■ What the exercise asks ■
Rewrite the entries from the first line through the line with "common name: Cabbage White", replacing "scientific name" with "binomial name" everywhere it occurs in those lines. Leave all other text unchanged.

(Collected data)
-=-=-

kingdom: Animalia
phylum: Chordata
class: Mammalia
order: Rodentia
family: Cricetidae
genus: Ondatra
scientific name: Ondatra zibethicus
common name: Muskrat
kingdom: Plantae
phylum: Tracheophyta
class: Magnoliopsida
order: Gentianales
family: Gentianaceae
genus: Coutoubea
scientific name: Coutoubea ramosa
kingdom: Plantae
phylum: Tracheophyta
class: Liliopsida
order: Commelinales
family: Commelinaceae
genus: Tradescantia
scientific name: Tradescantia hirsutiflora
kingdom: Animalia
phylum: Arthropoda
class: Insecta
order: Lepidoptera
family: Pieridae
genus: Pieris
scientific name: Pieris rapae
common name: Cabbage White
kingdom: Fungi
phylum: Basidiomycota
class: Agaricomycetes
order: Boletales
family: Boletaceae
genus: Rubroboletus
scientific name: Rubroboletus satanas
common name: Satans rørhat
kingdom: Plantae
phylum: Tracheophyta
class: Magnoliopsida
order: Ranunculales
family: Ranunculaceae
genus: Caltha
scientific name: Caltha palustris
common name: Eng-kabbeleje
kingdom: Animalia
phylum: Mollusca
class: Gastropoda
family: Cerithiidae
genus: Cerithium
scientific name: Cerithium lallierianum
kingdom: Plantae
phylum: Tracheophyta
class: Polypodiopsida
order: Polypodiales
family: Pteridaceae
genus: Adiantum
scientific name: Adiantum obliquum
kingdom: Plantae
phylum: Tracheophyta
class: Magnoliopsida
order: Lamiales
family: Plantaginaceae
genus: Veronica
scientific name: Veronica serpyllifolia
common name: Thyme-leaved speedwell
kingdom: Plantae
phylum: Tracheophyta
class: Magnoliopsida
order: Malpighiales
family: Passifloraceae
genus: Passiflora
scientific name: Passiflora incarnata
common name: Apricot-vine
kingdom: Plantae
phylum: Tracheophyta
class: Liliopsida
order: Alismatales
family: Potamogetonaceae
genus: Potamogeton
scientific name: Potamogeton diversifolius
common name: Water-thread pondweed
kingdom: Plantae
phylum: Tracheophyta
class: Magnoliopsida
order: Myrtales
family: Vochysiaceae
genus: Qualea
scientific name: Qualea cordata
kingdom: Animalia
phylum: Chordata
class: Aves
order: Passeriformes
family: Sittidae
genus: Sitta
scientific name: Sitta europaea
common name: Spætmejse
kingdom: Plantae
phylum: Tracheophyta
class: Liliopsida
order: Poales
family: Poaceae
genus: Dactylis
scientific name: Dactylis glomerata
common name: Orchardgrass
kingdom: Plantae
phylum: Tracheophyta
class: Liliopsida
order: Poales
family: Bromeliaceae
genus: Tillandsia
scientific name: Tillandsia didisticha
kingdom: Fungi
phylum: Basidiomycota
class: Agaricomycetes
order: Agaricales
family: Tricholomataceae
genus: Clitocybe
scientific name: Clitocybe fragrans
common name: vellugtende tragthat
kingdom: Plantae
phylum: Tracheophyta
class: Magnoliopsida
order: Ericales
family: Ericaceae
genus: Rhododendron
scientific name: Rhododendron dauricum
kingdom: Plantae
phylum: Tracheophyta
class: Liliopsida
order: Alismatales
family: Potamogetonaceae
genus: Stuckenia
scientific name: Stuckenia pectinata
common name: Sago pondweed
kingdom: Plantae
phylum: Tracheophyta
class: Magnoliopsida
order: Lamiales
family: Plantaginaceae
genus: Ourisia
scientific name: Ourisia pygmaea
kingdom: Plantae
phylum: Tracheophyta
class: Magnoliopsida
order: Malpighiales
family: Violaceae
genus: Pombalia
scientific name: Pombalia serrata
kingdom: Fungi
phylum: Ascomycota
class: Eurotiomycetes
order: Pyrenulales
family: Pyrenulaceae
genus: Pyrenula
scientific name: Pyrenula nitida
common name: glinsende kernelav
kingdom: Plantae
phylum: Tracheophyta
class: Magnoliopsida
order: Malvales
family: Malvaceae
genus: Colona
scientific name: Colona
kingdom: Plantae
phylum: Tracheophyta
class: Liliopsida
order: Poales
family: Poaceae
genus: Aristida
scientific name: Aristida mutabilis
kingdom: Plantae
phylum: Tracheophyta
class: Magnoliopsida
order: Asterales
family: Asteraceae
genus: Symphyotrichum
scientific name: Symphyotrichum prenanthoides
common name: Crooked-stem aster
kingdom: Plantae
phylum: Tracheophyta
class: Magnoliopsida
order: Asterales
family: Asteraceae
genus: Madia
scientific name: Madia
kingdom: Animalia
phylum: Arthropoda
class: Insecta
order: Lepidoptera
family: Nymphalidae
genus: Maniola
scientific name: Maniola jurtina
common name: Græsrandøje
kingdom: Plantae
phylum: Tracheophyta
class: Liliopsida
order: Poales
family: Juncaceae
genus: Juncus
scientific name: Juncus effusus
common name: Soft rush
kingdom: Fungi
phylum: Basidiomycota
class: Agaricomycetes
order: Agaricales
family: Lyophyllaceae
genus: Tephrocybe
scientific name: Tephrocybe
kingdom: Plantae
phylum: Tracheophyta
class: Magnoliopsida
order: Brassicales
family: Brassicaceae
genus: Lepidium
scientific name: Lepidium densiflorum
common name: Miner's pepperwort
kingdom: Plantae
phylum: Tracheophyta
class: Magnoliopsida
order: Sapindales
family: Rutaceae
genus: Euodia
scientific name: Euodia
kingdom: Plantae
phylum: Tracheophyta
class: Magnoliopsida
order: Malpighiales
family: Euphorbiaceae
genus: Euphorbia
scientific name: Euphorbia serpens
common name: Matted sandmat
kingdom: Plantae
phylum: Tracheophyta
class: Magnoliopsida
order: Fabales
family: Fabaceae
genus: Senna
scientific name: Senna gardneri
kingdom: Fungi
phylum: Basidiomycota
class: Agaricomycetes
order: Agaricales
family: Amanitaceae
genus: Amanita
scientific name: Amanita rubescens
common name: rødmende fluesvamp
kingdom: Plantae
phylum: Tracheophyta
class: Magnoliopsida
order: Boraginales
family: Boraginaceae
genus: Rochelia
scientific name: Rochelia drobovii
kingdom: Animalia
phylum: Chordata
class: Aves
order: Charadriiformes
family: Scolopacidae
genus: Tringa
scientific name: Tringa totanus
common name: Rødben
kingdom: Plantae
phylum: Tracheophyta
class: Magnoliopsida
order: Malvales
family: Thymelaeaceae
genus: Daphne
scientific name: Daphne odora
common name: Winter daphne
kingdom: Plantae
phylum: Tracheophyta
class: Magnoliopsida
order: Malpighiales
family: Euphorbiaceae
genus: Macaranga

-=-=-

■ Response ■
kingdom: Animalia
phylum: Chordata
class: Mammalia
order: Rodentia
family: Cricetidae
genus: Ondatra
binomial name: Ondatra zibethicus
common name: Muskrat
kingdom: Plantae
phylum: Tracheophyta
class: Magnoliopsida
order: Gentianales
family: Gentianaceae
genus: Coutoubea
binomial name: Coutoubea ramosa
kingdom: Plantae
phylum: Tracheophyta
class: Liliopsida
order: Commelinales
family: Commelinaceae
genus: Tradescantia
binomial name: Tradescantia hirsutiflora
kingdom: Animalia
phylum: Arthropoda
class: Insecta
order: Lepidoptera
family: Pieridae
genus: Pieris
binomial name: Pieris rapae
common name: Cabbage White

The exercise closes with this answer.